Technology has made possibilities infinite. The speed of consumer-to-market and vice versa has greatly advanced, benefitting businesses in sync with evolving social behaviors.
Reaping its rewards the most is the fintech sector, which has surfaced as a destination of sorts not just for banks, finance houses and traditional FIs, but also for social media giants and tech companies, each looking to tap into new-gen consumers through one of many unsolved pain points.
Identifying and solving consumer pain points is nothing new, but in the case of a sector as regulated as financial services, there are several pitstops and pitfalls towards creating a standardized user experience. This is as much a problem as an opportunity, and for every new consumer-facing fintech company basking in the limelight, there are hundreds of B2B tech companies sprouting in the background.
The ones silently advancing the areas of user experience actually power the fintech engine. These B2B players, unknown to the larger public, provide the nuts-and-bolts for the industry. They may not be fully regulated, but remain aware of the industry norms, in a way that allows the popular consumer-facing platforms to rollout their services without worrying too much about the backend processes.
Potential of micro-tasks
How significant are they in the context of the rapidly maturing fintech revolution? For that, let us step back and evaluate where these companies fit into the larger scheme of things. Consider a payments app, where the user journey can be broadly divided into four major tasks: 1) self-onboarding and user login; 2) capturing the beneficiary and transaction details; 3) executing the transaction; and 4) post-transaction enquiry and support.
In its most basic form, the first task may seem like two simple actions, but breaking it down reveals multiple micro-tasks, mostly around the areas of e-KYC, app security, user validation, etc. Each of these micro-tasks are tech-intensive and a multi-billion dollar vertical, of which e-KYC is the newest unicorn involving multiple technologies bundled into a unified ‘Software-as-a-Service’ model.
A single app may act as the user interface, but businesses providing the critical backdoor processes have come to rightly hold their own within an otherwise highly competitive ecosystem. Visibly then, there are several tens of micro-jobs waiting to be solved, each of which has emerged as a potential business vertical.
No monopoly in the making
The good news is that the industry’s scope prevents the B2B segment from becoming a monopoly of sorts. There is no one-size-fits-all or winner-takes-it-all scenario.
Building efficiency and constant innovation around these micro-tasks is a necessity at this stage, and this offers a welcome scenario for start-ups and tech companies looking to get a foothold into the sector.
From the perspective of the MENA region, the growth of these enabler-companies holds great potential - and greater purpose. As the pandemic has revealed, the region requires innovation at the highest level, if only to service the urgent need for accessible digital solutions that can bridge the gap in matters of financial inclusion.
The region’s stakeholders know what works best for the finserv ecosystem here, and public-private cooperation in building the sector’s nuts and bolts can be an incentive to get the larger consumer-facing companies to invest in the region.
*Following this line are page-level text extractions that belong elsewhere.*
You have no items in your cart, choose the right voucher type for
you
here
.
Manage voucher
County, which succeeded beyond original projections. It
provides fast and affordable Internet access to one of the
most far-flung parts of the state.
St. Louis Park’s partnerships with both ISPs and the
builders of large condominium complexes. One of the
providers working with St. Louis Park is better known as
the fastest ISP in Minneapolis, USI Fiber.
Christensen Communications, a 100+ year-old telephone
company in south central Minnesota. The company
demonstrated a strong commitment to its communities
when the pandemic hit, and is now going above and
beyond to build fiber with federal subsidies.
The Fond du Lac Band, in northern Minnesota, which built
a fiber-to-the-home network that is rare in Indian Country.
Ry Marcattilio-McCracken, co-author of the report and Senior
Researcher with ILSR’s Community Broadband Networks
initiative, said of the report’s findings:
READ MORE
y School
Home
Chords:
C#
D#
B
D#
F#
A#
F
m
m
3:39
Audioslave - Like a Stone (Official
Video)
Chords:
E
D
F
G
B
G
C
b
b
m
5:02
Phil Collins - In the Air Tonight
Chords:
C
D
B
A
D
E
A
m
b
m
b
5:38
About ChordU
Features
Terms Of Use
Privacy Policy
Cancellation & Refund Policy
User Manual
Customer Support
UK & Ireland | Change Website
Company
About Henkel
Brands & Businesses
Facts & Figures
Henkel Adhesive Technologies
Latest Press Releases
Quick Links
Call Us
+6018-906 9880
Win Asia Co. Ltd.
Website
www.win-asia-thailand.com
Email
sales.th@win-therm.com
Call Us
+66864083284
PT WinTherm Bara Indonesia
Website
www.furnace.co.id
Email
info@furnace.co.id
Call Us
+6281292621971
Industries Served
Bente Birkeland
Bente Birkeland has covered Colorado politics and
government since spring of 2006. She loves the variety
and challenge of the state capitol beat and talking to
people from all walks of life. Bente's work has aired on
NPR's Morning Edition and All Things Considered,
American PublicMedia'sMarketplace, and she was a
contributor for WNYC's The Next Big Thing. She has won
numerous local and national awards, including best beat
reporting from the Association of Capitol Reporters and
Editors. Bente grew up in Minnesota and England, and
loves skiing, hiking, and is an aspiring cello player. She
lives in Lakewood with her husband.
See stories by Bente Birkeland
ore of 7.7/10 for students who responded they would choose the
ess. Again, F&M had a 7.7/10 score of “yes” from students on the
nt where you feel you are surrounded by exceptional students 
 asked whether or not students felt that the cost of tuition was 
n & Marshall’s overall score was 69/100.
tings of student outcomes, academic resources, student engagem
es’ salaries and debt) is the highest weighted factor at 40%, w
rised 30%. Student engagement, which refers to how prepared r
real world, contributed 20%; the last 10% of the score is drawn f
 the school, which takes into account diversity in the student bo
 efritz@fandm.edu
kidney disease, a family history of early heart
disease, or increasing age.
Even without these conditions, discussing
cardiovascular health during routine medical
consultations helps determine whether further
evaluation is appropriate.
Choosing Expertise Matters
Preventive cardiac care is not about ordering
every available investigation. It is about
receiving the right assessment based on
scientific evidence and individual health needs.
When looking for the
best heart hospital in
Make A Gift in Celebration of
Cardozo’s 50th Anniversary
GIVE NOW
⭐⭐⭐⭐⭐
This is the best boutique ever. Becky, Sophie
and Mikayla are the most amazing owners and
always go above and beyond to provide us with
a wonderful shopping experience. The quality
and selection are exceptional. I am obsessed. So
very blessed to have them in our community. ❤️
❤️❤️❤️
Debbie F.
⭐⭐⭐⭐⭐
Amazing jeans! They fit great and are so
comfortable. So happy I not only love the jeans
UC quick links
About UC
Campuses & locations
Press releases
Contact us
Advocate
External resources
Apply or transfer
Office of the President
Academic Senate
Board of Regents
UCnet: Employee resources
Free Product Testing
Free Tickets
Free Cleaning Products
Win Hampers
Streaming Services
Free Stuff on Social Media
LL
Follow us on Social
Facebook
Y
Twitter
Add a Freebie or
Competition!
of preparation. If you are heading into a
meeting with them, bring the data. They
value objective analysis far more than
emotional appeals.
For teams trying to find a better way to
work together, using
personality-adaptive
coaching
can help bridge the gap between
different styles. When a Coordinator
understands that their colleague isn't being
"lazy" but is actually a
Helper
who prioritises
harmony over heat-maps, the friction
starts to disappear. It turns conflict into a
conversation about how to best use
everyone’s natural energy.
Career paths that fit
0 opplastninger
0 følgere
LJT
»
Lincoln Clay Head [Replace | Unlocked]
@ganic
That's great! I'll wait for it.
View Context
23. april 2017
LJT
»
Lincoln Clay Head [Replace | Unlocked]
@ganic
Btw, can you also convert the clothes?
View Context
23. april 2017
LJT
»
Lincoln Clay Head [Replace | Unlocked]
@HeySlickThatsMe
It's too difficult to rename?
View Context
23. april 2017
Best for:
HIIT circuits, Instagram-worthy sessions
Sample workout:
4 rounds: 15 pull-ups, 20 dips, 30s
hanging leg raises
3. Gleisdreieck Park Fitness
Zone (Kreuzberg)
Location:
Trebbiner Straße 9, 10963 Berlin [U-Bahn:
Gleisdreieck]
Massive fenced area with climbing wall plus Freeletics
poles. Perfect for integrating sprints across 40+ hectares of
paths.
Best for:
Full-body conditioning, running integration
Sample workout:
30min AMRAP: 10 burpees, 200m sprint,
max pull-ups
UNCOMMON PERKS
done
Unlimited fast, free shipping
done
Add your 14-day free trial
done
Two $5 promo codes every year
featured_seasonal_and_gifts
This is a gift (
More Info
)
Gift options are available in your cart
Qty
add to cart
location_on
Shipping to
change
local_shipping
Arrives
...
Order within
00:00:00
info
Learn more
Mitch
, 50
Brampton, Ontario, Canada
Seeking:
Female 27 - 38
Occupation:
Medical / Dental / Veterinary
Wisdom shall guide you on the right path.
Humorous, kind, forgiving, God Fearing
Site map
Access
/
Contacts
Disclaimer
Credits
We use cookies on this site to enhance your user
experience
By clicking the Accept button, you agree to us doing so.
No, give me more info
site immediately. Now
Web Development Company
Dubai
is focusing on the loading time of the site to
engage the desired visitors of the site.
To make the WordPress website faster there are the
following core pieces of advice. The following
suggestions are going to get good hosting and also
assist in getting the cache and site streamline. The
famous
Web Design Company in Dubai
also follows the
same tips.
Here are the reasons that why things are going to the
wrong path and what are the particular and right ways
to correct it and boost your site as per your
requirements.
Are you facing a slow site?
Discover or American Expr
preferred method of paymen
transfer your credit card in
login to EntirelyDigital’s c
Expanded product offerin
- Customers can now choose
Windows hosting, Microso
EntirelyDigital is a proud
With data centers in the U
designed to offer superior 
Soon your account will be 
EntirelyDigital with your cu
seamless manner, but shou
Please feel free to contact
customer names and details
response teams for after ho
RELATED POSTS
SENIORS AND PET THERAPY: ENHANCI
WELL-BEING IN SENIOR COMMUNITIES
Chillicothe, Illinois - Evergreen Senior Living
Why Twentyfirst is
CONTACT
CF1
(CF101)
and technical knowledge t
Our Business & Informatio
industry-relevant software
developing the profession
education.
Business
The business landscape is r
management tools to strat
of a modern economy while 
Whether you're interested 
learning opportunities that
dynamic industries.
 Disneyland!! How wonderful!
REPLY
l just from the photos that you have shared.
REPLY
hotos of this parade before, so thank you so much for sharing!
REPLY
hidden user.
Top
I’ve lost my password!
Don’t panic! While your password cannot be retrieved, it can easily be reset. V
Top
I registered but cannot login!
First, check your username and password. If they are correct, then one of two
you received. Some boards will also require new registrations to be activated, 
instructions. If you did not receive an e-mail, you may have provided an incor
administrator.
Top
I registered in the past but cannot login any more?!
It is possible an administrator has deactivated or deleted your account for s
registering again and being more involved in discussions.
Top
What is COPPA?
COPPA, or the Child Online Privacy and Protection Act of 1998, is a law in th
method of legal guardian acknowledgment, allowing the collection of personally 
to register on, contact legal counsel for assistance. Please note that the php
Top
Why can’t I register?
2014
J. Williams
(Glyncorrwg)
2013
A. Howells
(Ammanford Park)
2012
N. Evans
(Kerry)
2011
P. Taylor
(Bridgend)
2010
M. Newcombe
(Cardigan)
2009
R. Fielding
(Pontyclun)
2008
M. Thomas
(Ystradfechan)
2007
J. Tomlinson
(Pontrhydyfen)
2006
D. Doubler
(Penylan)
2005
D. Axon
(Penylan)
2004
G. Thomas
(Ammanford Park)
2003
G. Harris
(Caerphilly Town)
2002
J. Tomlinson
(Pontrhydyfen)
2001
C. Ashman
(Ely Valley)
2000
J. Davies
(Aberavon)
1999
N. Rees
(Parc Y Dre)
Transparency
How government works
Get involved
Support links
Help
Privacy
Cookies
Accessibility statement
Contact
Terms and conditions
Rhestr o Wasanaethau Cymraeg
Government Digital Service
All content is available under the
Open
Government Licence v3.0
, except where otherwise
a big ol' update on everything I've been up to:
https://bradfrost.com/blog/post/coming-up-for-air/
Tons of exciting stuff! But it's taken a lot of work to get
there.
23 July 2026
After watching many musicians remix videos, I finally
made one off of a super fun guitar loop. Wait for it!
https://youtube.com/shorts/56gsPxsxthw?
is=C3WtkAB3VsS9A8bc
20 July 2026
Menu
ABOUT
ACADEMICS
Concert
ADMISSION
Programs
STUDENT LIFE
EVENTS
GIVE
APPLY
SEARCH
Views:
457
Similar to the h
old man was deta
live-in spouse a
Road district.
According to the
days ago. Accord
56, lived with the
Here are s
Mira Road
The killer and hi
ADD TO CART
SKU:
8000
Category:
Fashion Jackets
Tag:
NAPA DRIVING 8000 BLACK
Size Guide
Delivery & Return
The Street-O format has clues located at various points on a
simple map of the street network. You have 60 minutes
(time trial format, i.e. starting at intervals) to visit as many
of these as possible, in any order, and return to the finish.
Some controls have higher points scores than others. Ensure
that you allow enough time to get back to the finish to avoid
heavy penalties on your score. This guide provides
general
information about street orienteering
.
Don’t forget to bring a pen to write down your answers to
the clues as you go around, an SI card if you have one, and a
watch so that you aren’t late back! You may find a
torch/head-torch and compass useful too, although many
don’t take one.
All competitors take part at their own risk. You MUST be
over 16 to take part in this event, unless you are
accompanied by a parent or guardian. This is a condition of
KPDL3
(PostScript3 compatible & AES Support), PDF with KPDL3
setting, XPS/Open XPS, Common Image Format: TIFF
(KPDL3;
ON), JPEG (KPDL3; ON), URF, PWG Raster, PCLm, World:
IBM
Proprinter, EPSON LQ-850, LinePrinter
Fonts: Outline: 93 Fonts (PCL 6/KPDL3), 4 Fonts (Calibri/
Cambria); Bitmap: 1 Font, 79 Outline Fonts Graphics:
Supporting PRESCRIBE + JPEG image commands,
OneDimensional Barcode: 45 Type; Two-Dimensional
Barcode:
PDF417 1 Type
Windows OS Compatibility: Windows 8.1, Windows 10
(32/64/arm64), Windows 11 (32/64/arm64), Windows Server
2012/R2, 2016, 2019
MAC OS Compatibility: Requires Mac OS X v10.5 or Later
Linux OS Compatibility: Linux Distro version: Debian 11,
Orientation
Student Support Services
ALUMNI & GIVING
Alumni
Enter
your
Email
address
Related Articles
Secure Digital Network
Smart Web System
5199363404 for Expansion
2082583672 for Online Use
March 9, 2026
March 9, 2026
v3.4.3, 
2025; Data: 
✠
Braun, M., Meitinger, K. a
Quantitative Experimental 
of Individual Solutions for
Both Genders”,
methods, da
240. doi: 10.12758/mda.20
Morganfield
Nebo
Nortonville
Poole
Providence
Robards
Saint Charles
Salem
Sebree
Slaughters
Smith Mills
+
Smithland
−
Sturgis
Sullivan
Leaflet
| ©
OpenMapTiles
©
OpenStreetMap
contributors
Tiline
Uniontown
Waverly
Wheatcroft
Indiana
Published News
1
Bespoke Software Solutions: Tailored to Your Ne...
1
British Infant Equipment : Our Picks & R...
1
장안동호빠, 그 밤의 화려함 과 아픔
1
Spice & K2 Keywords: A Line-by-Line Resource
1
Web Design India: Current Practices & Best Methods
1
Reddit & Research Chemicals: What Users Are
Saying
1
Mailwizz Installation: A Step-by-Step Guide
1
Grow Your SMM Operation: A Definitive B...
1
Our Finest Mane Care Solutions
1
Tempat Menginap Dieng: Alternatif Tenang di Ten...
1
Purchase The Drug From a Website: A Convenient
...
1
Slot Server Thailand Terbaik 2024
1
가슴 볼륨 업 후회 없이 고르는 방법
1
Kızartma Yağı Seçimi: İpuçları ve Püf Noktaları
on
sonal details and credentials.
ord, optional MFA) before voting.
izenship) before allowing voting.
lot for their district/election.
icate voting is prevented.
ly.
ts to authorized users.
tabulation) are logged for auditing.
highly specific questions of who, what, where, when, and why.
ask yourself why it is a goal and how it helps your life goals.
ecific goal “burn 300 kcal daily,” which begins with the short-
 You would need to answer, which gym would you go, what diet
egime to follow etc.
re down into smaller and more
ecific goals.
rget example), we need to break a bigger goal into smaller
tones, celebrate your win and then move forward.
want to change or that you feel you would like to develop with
Early indicators look positive in this regard, with studies suggesting that the number of fintech companies in the MENA region will leapfrog by 2022. It would of course be more encouraging if a good proportion of these have the capability and backing to build tools that can advance the sector’s grassroots.
In this regard, the UAE already stands tall with a major advantage. Singapore, UK and Hong Kong have been making a series of reforms to attract the best fintech talent to their shores. And similarly, the UAE’s world-class infrastructure, easy access to funds and superior living conditions put it in a position of strength to groom the ever-growing open banking ecosystem and become the innovation hub the MENA region so requires.
The DIFC FinTech Hive and ADGM are already home to several companies working in areas of contactless payments, digital identification, corporate solutions, and data management. All of which are sub-sectors solving one of the many pain-points for consumer-facing fintechs.
The fintech sector of 2021 is ripe for the taking, much like the formative years of the modern financial sector two centuries ago. The time is right for the UAE to exert greater influence and build on its strengths to set itself up as a regional hub of the ecosystem’s tech backbone.
This will ultimately attract the right tech talent and catapult the country to a position where it can play a bigger role in the region’s vision for greater financial inclusion.